Assuming MPP Solar is basically the same as my GROWATT (2x100aH batteries, 800w solar). Thanx guys for posting so many answers to what has been puzzling me. SOME QUESTIONS: (#1) If I accidentally run down my batteries at night when unplugged from utility one battery shuts down on low voltage. How can I get system going when the sun comes up or is there a way to avoid the problem? (#2) Is there an easy way to monitor things? The app that came on a CD with my unit is too quirky. The updated version isn't much better. The Solar-Assistant mentioned above looks good. Can it be run without me having to learn Raspberry?
I'm absolutely no expert here but if only one battery shuts down it sounds like the battery is the problem. If both batteries were balanced properly this should not be happening but maybe someone else on this thread is better informed. As far as the Solar Assistant, while it does appear to be a great package i ended up not buying it. It is produced in South Africa and me being in the States made it a bit pricey to have the full system mailed. The download option is much cheaper (obviously) but then I'd have to buy the raspberry Pi, etc. So, instead i just used the Watch Power software that came with the inverter. Yes, it is quirky but you can export the graph data as an Excel friendly file. I have MS Office so i imported it into Excel and then was able to evaluate the data.
 
I'm absolutely no expert here but if only one battery shuts down it sounds like the battery is the problem. If both batteries were balanced properly this should not be happening but maybe someone else on this thread is better informed. As far as the Solar Assistant, while it does appear to be a great package i ended up not buying it. It is produced in South Africa and me being in the States made it a bit pricey to have the full system mailed. The download option is much cheaper (obviously) but then I'd have to buy the raspberry Pi, etc. So, instead i just used the Watch Power software that came with the inverter. Yes, it is quirky but you can export the graph data as an Excel friendly file. I have MS Office so i imported it into Excel and then was able to evaluate the data.
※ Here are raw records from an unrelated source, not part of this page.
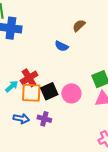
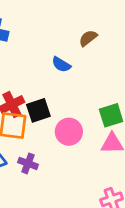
black square: (49, 91) -> (38, 110), moved

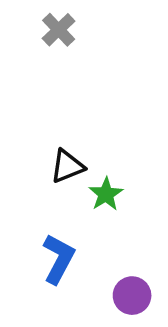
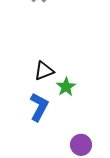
blue L-shape: (59, 259) -> (39, 107), moved

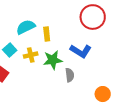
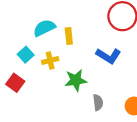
green star: (53, 60) -> (76, 80), moved
gray semicircle: (70, 75) -> (98, 102), moved

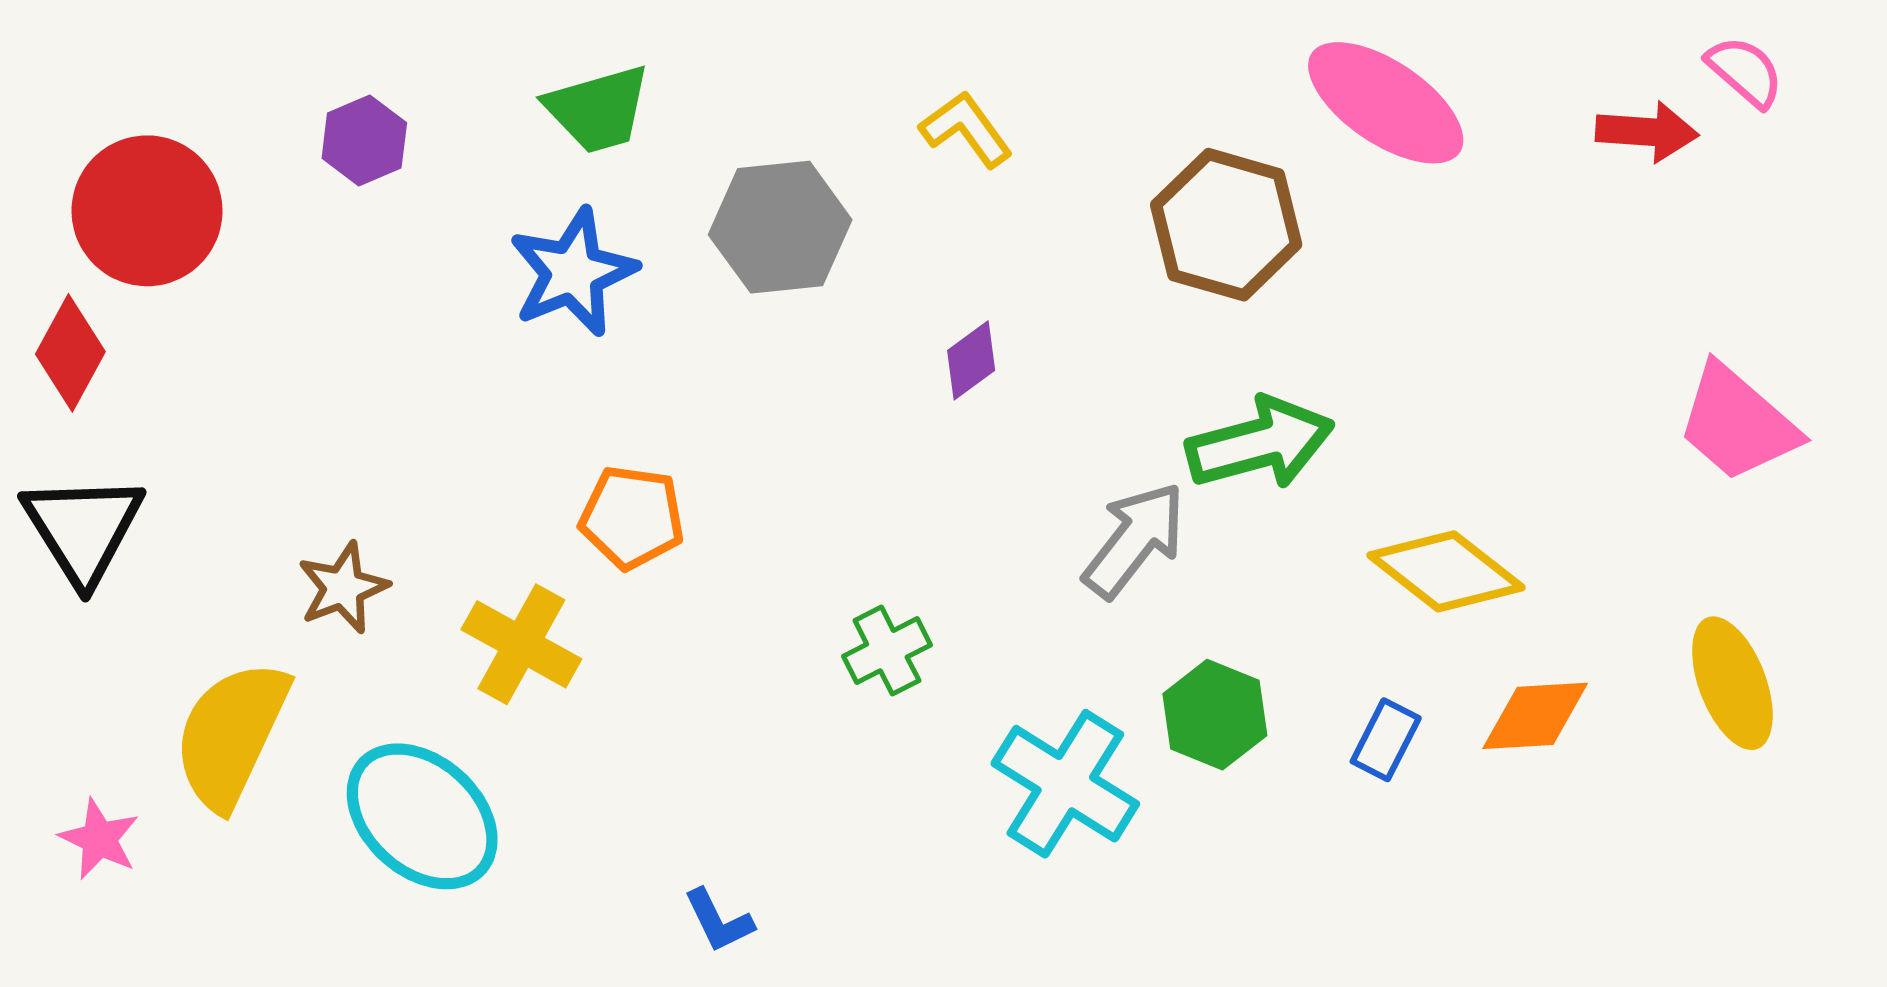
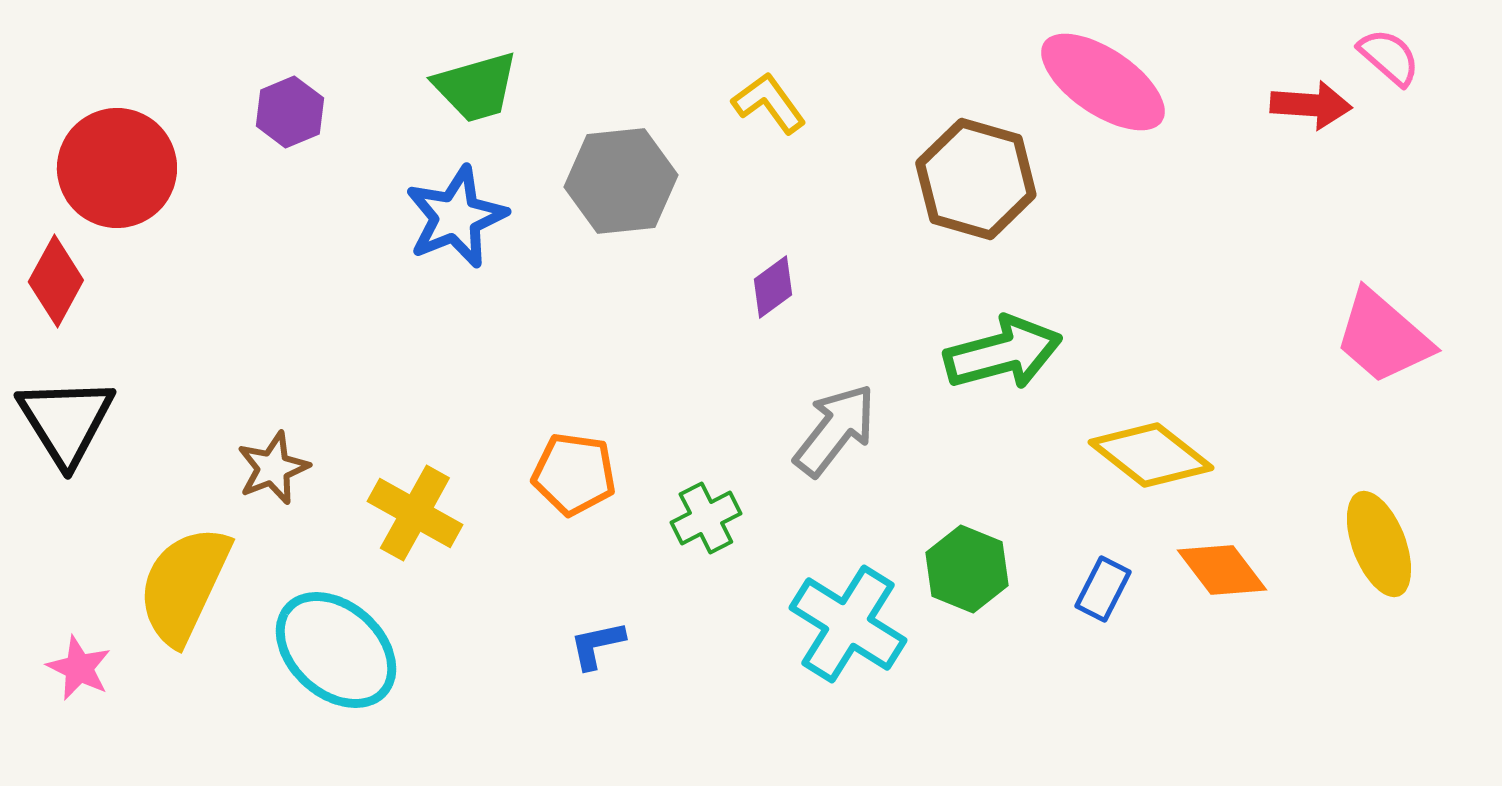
orange pentagon: (632, 517) -> (574, 474), moved
gray arrow: (1134, 540) -> (835, 430), moved
orange diamond: (1535, 716) -> (1222, 570), turned 56
blue L-shape: (719, 921) -> (597, 645), moved, turned 104

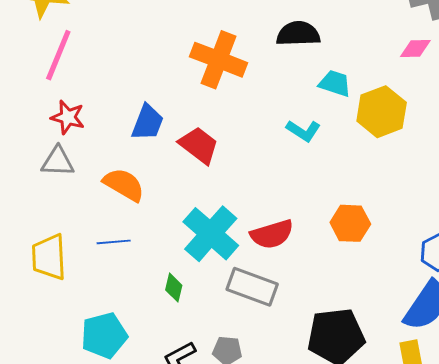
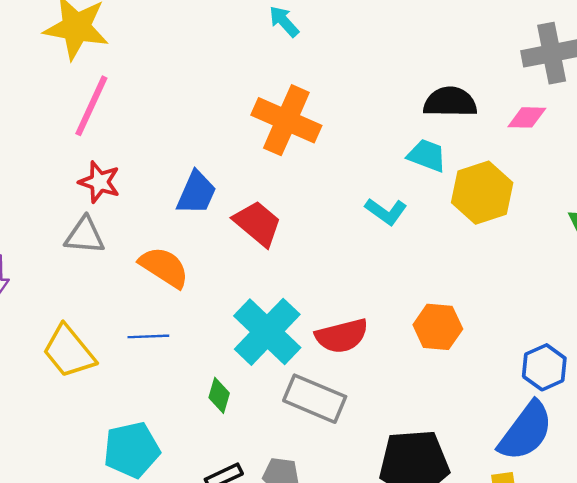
black semicircle: (298, 34) -> (450, 102), moved
yellow trapezoid: (49, 257) -> (69, 351), turned -39

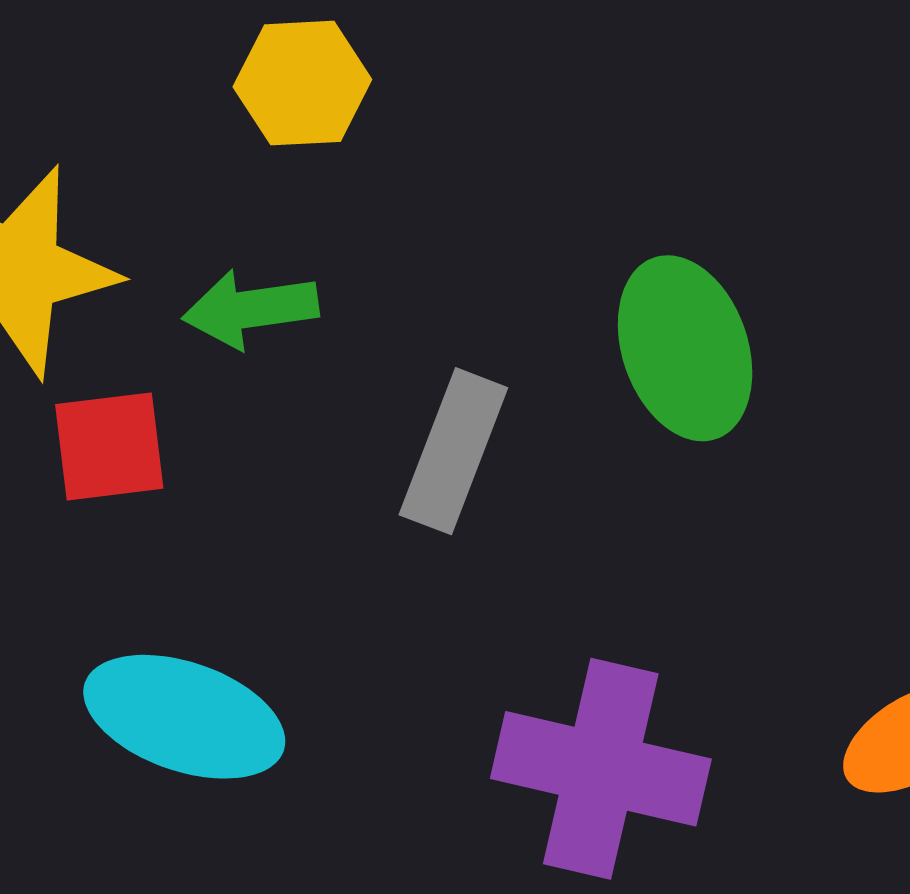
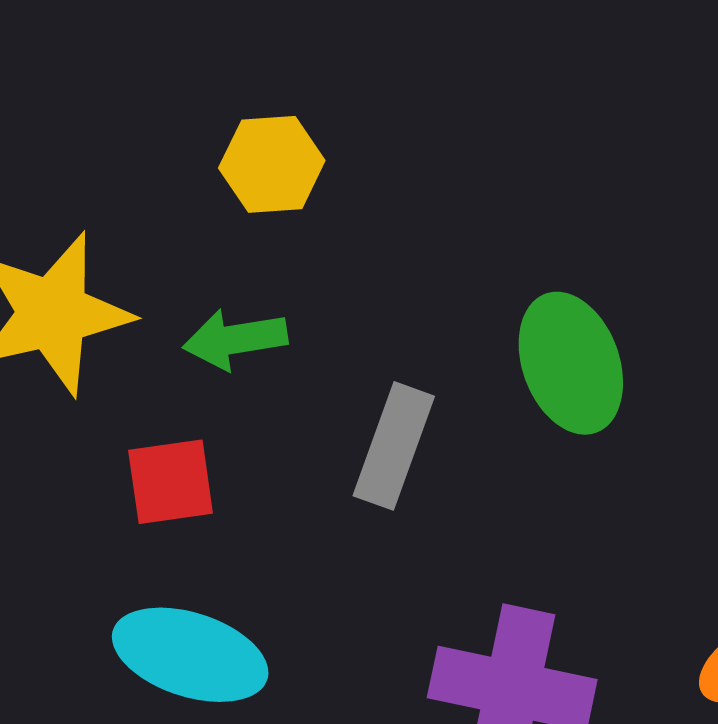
red square: (109, 446) -> (171, 482), moved

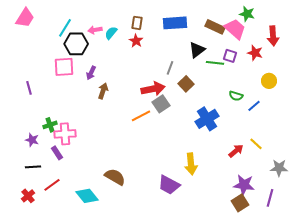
Thanx. The batteries are SOK. A quality brand, fairly new. They say the battery is operating normally. The batteries started out fully charged and balanced. Since they are connected in series to get 24v it is impractical to check individual voltages regularly I got PVKeeper (then 2.0) with my GROWATT. They work Ok for changing settings and a quick status check but crash a lot so they are not too useful for data logging. I played around with unit's settings and it seems to be working. Best guess is the settings didn't work with the reduced winter sunshine.
 
For you folks putting 2 12v batteries in series to get 24v (nominal) and having power shutting down to the inverter because 1 battery went low, have you considered using this item?:

Hey GOR,
Have you used that particular product.
As my build progresses I will probably be scratching my head over similar issues. It would be great to know how to deal with the problem when it arises.
Thanks for the link. (y)
 
Hey GOR,
Have you used that particular product.
As my build progresses I will probably be scratching my head over similar issues. It would be great to know how to deal with the problem when it arises.
Thanks for the link. (y)
No, I haven't. I'm still operating with 12V components (batteries & inverters). I brought it up because, I too am still in the "head scratching" phase of upgrading to higher voltage components. This device seems to address the issue of one BMS shutting down the output of both batteries (or input in the case of charging), but does not work to equalize SOC of the 2 batteries in series because voltage is a poor analog for SOC in LFP batteries (except at the extremes).